▸ **YOUR ASSIGNMENT**: Copy all of the material below word for word, but leave out the pictures.

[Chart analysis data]
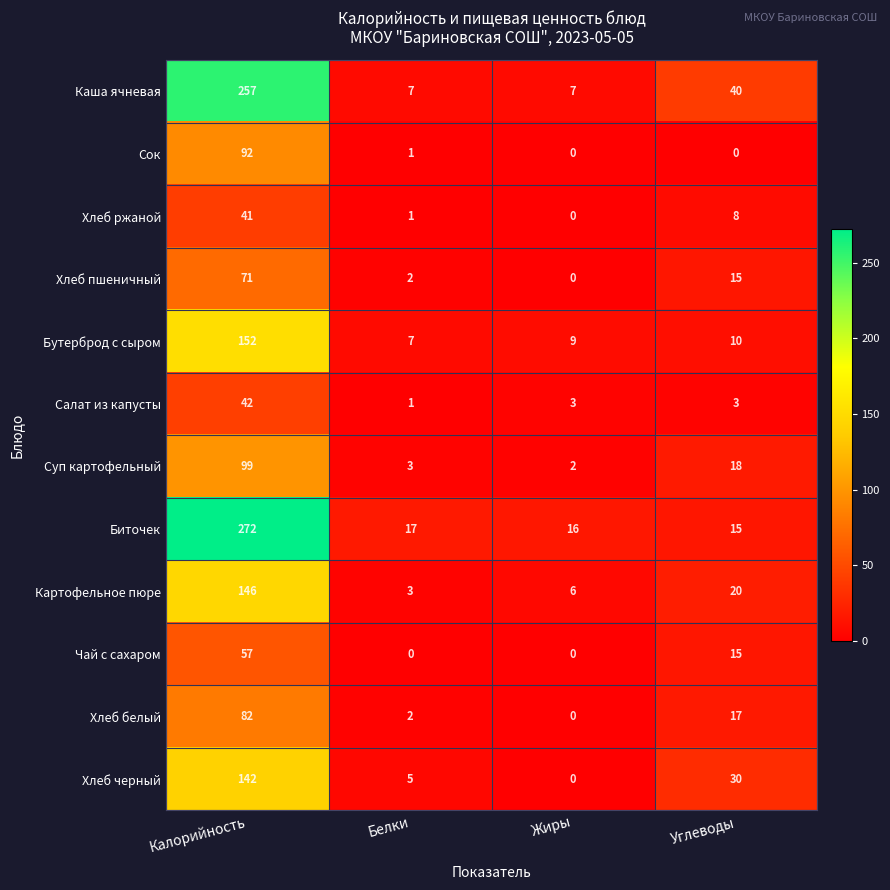

How many categories are shown in the chart?

4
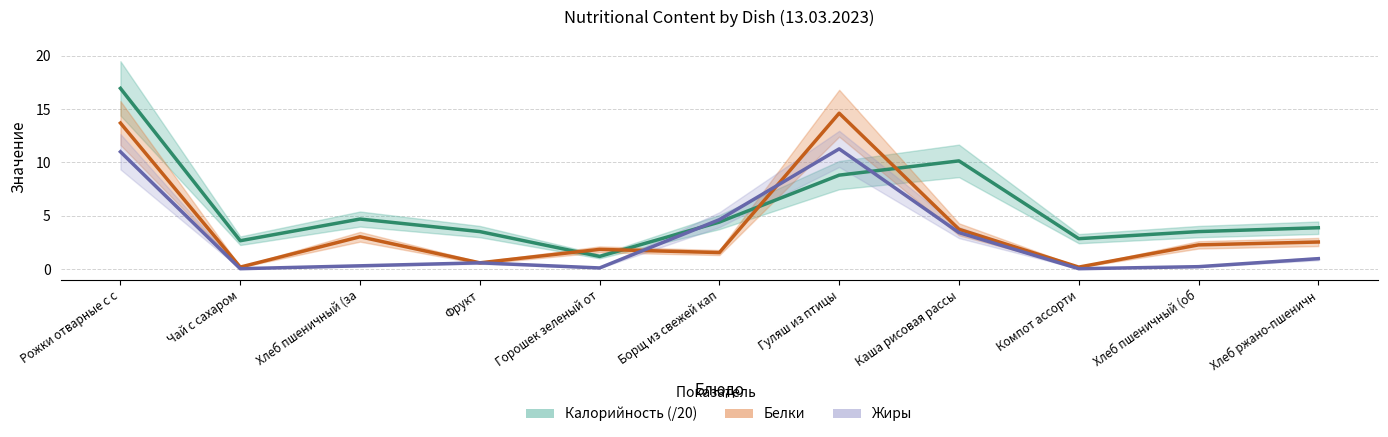

Count the number of categories in the chart.

11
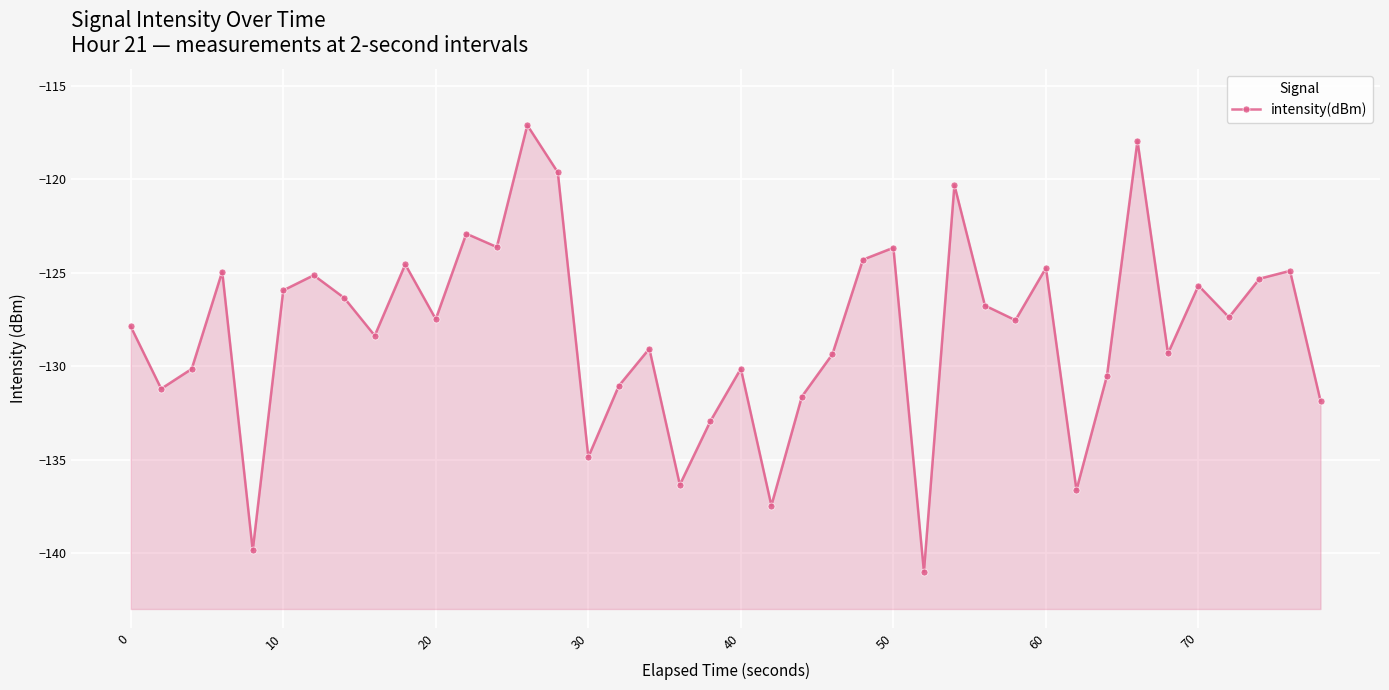

How many interior local valleys (lower than both neighbors) does the data have?

13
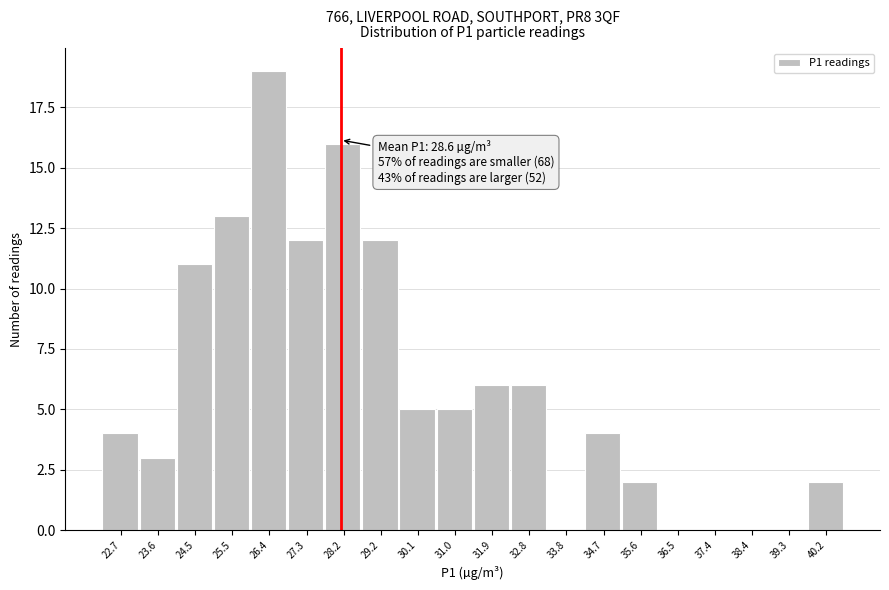

Reading right to left, list all the values displayed in this chart.

40.2=2	39.3=0	38.4=0	37.4=0	36.5=0	35.6=2	34.7=4	33.8=0	32.8=6	31.9=6	31.0=5	30.1=5	29.2=12	28.2=16	27.3=12	26.4=19	25.5=13	24.5=11	23.6=3	22.7=4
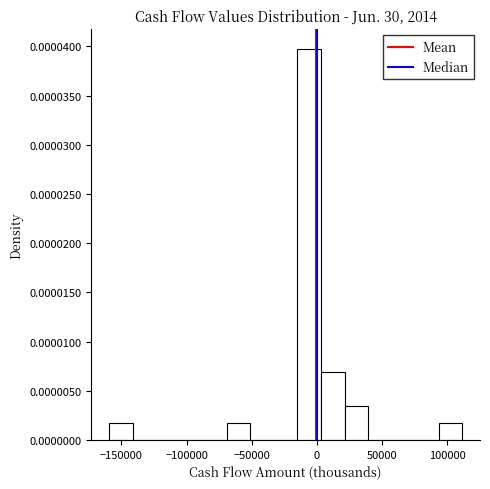

Around what value on the x-axis is the tallest bar? Give the approximate position of its centre, as read against the axis.

-5000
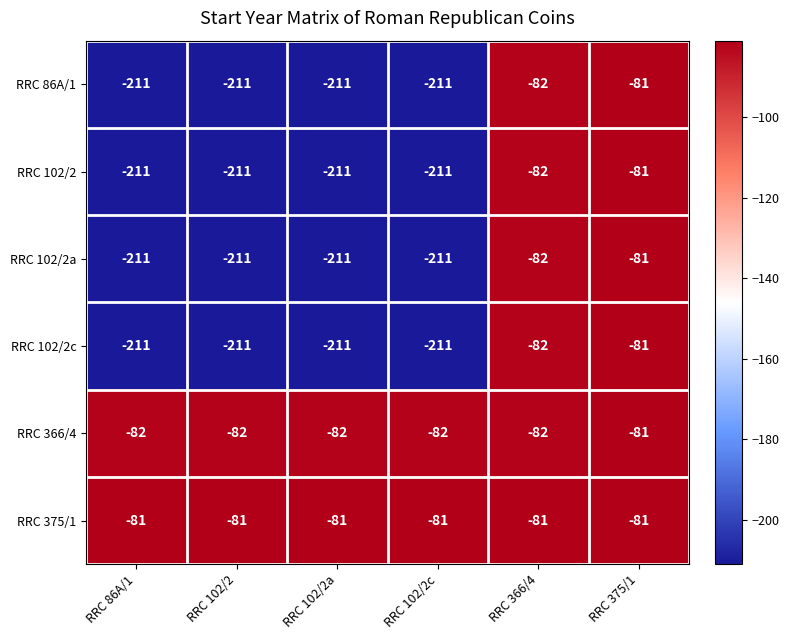

What is the minimum value for RRC 102/2c?

-211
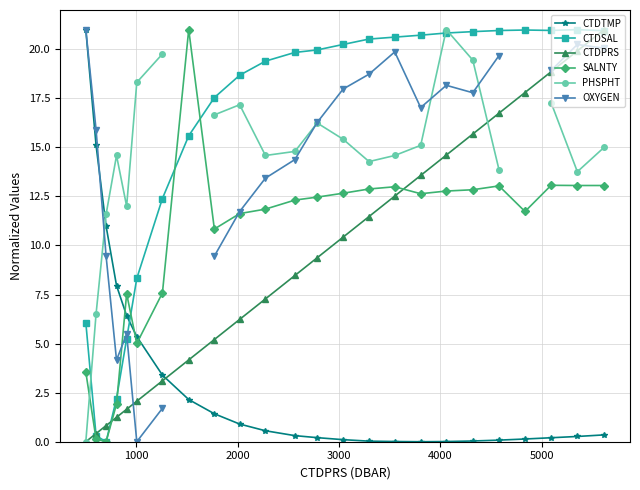

After their last crossing, which series has the higher values: SALNTY or CTDTMP?

SALNTY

▸ **ANSWER SPACE**:
How many categories are shown in the chart?

4

Count the number of categories in the chart.

11

How many interior local valleys (lower than both neighbors) does the data have?

13

Reading right to left, list all the values displayed in this chart.

40.2=2	39.3=0	38.4=0	37.4=0	36.5=0	35.6=2	34.7=4	33.8=0	32.8=6	31.9=6	31.0=5	30.1=5	29.2=12	28.2=16	27.3=12	26.4=19	25.5=13	24.5=11	23.6=3	22.7=4

Around what value on the x-axis is the tallest bar? Give the approximate position of its centre, as read against the axis.

-5000

What is the minimum value for RRC 102/2c?

-211

After their last crossing, which series has the higher values: SALNTY or CTDTMP?

SALNTY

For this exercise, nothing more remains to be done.